Our partner publication, Canadian Foreign Policy Journal, recently released a new issue on the theme of “Trade and Conflict”. Below is a summary of Herbert Rioux’s article “Rival economic nationalisms: Brexit and the Scottish independence movement compared
The recent resurgence of economic nationalism, protectionism, and “authoritarian capitalism” has been polymorphic and contradictory. Moves away from multilateralism have often been justified by pleas in favor of “free but fair” trade, and bilateral liberalization. The United Kingdom (U.K.) is a particularly interesting case. Among the paradoxes having surrounded the Brexit process, one stands out which underlines another manifestation of this polymorphism. The Scottish government (SG) announced its intention to hold a second referendum on independence in the wake of Brexit, which is illustrative of the wider dynamism of regionalism and secessionism. As the U.K. tries to regain some autonomy from the European Union (EU), internal challenges to its sovereignty also intensify. So far, the mainstream Brexiteers’ and Scottish nationalists’ pursuit of economic autonomy has had little to do with autarky. In fact, both movements highlight how economic nationalism should perhaps not be reduced to protectionism.
Although they are opposed in their stances towards the EU, mainstream proponents of Brexit and of Scotland’s independence indeed share relatively similar (yet largely incompatible) objectives: that of diversifying their country’s commercial relations, and that of regaining control over economic policy through enhanced autonomy from specific political ensembles. Both movements face similar difficulties. Aside from a small group of radical “maximalists” that wish to cut most ties with the EU and resort to protectionism (sometimes referred to as the “Little Englanders”), the majority Brexiteers try to safeguard the U.K.’s trade relations with the EU while deconstructing the surrounding political and regulatory edifices. This has proven to be easier said than done. Scottish nationalists would like to see Scotland partly emancipated from its deep commercial and political dependency on the U.K., by seeking to reinforce ties to the EU. This pursuit has been waylaid by U.K’s withdrawal from the EU. Scotland’s secession, followed by EU membership, may lead to trade barriers with the U.K. (Scotland’s leading export market).

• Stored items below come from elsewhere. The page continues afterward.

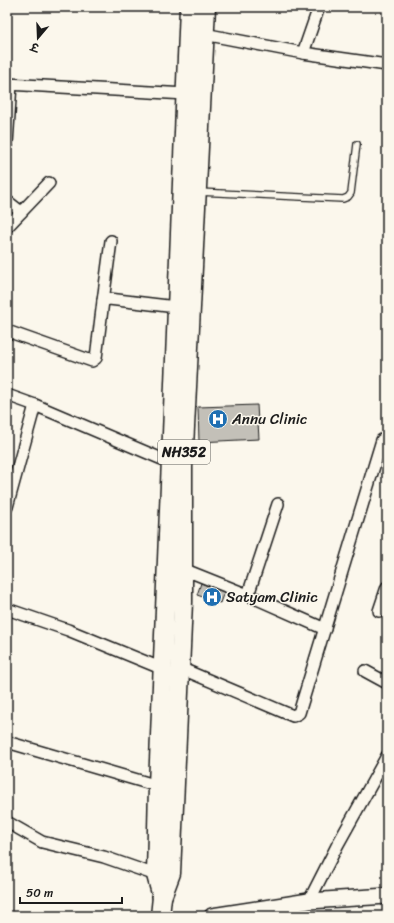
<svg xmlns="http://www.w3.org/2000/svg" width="394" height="923" font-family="Sriracha,'Playpen Sans Deva',sans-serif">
  <rect width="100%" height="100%" fill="#fbf7ec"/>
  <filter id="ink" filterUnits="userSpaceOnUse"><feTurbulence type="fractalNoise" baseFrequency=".025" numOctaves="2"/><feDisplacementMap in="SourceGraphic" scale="8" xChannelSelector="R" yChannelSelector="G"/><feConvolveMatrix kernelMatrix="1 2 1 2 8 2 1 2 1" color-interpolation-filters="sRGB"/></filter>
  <g filter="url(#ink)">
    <!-- building -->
    <g fill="#c3c0b8" stroke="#1c1c1c">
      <path d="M257,405L259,439L199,442L198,407Z"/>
      <path d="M201,583L224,592L220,603L197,595Z"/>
    </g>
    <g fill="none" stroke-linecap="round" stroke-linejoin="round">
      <defs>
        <path id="service" d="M198,192L343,199L348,197L351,193L357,144"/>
        <g id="minor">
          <path d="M204,34L303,53L387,65"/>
          <path d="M303,53L319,7"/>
          <path d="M7,84L186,94"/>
          <path d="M7,144L11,84"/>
          <path d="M7,201L21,212"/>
          <path d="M7,227L49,183"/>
          <path d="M103,301L111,241"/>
          <path d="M7,331L92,361L96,358L103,301L109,299L176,307"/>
          <path d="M7,395L35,405L176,465"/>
          <path d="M7,507L35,405"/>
          <path d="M183,569L248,595L325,629"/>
          <path d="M248,595L278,504"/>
          <path d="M7,609L68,630L163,669"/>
          <path d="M379,611L387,587"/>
          <path d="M180,668L293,716L299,713L382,440L387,438"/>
          <path d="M365,671L387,683"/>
          <path d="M7,742L158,786"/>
          <path d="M7,822L42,842L104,857L156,875"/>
          <path d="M309,901L338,844L387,756"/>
        </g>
        <path id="secondary" d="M212,916L309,901L387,896"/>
        <g id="trunk">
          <path d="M162,897L156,875L158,786L189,7"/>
          <path d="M160,916L162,897L171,873L183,602V467L206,7"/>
        </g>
      </defs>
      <!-- service casing -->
      <use href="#service" stroke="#1c1c1c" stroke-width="8"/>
      <!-- minor casing -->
      <use href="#minor" stroke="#1c1c1c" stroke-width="14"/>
      <!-- secondary casing -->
      <use href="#secondary" stroke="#1c1c1c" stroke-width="18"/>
      <!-- trunk casing -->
      <use href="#trunk" stroke="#1c1c1c" stroke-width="21"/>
      <!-- service -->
      <use href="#service" stroke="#fbf7ec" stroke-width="5.5"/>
      <!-- minor -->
      <use href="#minor" stroke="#fbf7ec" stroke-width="11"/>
      <!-- secondary -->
      <use href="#secondary" stroke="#fbf7ec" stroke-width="15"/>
      <!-- trunk -->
      <use href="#trunk" stroke="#fbf7ec" stroke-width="18"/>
    </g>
  </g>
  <!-- icons -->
  <defs>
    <symbol id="hospital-disc" viewBox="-11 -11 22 22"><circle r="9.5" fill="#1f6fb2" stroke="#fbf7ec"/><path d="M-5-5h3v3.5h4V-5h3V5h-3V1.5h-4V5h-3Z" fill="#fff"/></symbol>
  </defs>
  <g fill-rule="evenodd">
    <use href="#hospital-disc" x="207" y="408" width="22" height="22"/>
    <use href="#hospital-disc" x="201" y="586" width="22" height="22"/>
  </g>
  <g text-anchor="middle" stroke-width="3" stroke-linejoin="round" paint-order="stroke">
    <!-- shield labels -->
    <rect fill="#fbf7ec" stroke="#5f5e5a" stroke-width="1" x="158" y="440" width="52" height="24" rx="3"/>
    <g font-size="14" font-weight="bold" fill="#1c1c1c">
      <text x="184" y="457">NH352</text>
    </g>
    <!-- poi labels -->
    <g font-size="15" fill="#1c1c1c" stroke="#fbf7ec" text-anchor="start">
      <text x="232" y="424">Annu Clinic</text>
      <text x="226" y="602">Satyam Clinic</text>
    </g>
  </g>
  <!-- margin -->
  <rect width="394" height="923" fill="none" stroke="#fbf7ec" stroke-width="24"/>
  <rect x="12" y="12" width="370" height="899" fill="none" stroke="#1c1c1c" stroke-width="1.5" filter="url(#ink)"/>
  <!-- north arrow -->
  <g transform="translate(38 38) rotate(199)" stroke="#fbf7ec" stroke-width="3" paint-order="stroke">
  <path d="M0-3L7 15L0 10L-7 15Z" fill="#1c1c1c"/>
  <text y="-6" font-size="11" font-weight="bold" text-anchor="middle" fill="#1c1c1c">उ</text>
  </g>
  <!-- scale -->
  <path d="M20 897v6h102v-6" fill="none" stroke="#1c1c1c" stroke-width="2"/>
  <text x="26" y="897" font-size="12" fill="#1c1c1c" stroke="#fbf7ec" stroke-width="3" paint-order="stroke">50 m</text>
</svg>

Hubert Rioux’s article, “Rival Economic Nationalisms: Brexit and the Scottish independence movement compared” aims to answer the following three related questions on the subject:
1) How to characterize the economic nationalism put forward by mainstream Brexiteers and Scottish nationalists?
2) What are the main implications of these economic nationalisms for international trade policy?
3) What are the main difficulties these two movements encounter in the “selective reduction of [their] state’s level and scope of integration” with other specific states or unions, or what Schimmelfennig calls “differentiated disintegration”?
To answer these questions, Rioux’s article proceeds in two stages.
Firstly, he evaluates how Brexit compares to wider trends of resurging economic nationalism gaining ground elsewhere, and some of the difficulties the movement is facing in its pursuit of “differentiated disintegration” from the EU. To that end, he draws from literature distinguishing economic nationalism from protectionism and insists that the former is not incompatible with liberal trade policies. More specifically, Rioux adopts a “nationalist” perspective on international political economy, which focuses on economic nationalism’s “directionality,” namely on the idea that governments can seek autonomy from specific states or unions while liberalizing their trade relationships with others.
Secondly, Rioux focuses on the Scottish independence movement, providing an overview of the ways in which Scottish nationalists’ perspectives on European integration and international trade have evolved, adapting to circumstances and opportunities. Major commercial debates surrounding the September 2014 referendum on Scotland’s independence are investigated. Ultimately, Rioux analyzes the ways in which Brexit has and may continue to affect the objectives and strategies of the Scottish independence movement with regards to trade and European membership.
Rioux concludes that Brexit and the Scottish independence movement are not indicative of a backlash against liberalization or integration per se, but rather of obstacle-ridden attempts to reclaim the means for more selective approaches to liberalization and integration in global markets and value chains. In this sense, the U.K. offers a number of pivotal lessons regarding the current resurgence of economic nationalism.